Mussorgsky/Ravel 組曲「展覧会の絵」(ユーリ・テミルカーノフ1980年ライヴ)
ニコライ・ペトロフ(p)(1974年ライヴ)


YedangClassics YCC-00003 Mussorgsky/Ravel 編

組曲「展覧会の絵」

ユーリ・テミルカーノフ/ソヴィエット国立交響楽団
State Academic Symphony Orchestra of USSR/1980年ライヴ)

Mussorgsky

組曲「展覧会の絵」

ニコライ・ペトロフ(p)(1974年ライヴ)

YedangClassics YCC-00003

 ネットから入手できる音源をDVDに保存して、分類しております。分類方法によるけれど「露西亜」が一番多いのは意外、「シェヘラザード」とか「展覧会の絵」この辺りは幾度聴いて飽きぬお気に入りであります。「展覧会の絵」Ravel 編曲版+オリジナルは黄金の組み合わせ、LP時代はベルナルト・ハイティンク+リヒテル(著名なソフィア・ライヴ1958年)といった凄い組み合わせを(廉価盤)所有しておりました。ハイティンク盤って現役で入手できましたっけ?

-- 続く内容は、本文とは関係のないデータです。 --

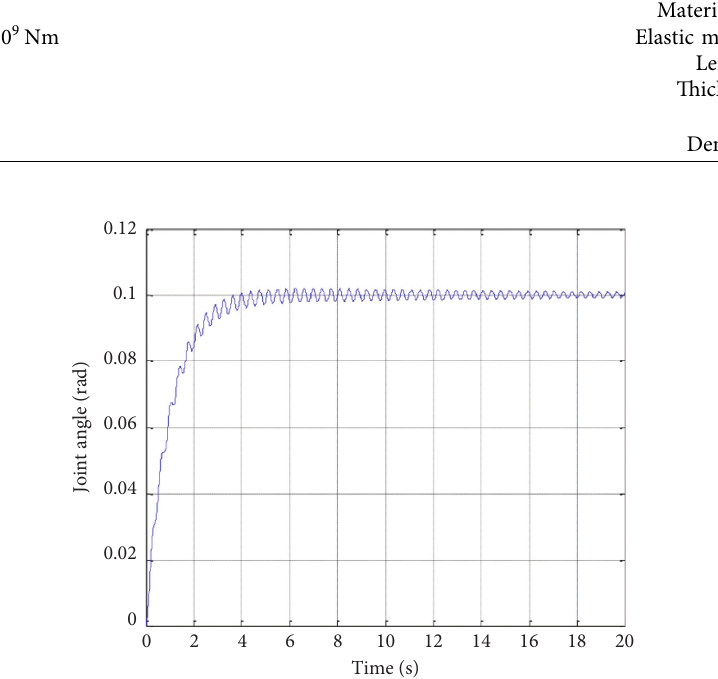
Figure 4: Joint angular displacement of the flexible manipulator with PD control.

 ユーリー・テミルカーノフ(Yuri Khatuevich Temirkanov 1938-)はサンクトペテルブルク・フィルのシェフを1988年以来務める露西亜の重鎮、ボルティモアとかロイヤル・フィルとか西側での活躍も顕著、いくつか聴いたなかでも納得できぬものはない!といった完成度でした。YedangClassicsは韓国発、露西亜の蔵出し音源を21世紀初頭、まとめて投げ売りして一気に消えました。ワタシ、けっこう一杯残してますよ、手許に。(処分しそこねた、売れ残ったというのが本音かも)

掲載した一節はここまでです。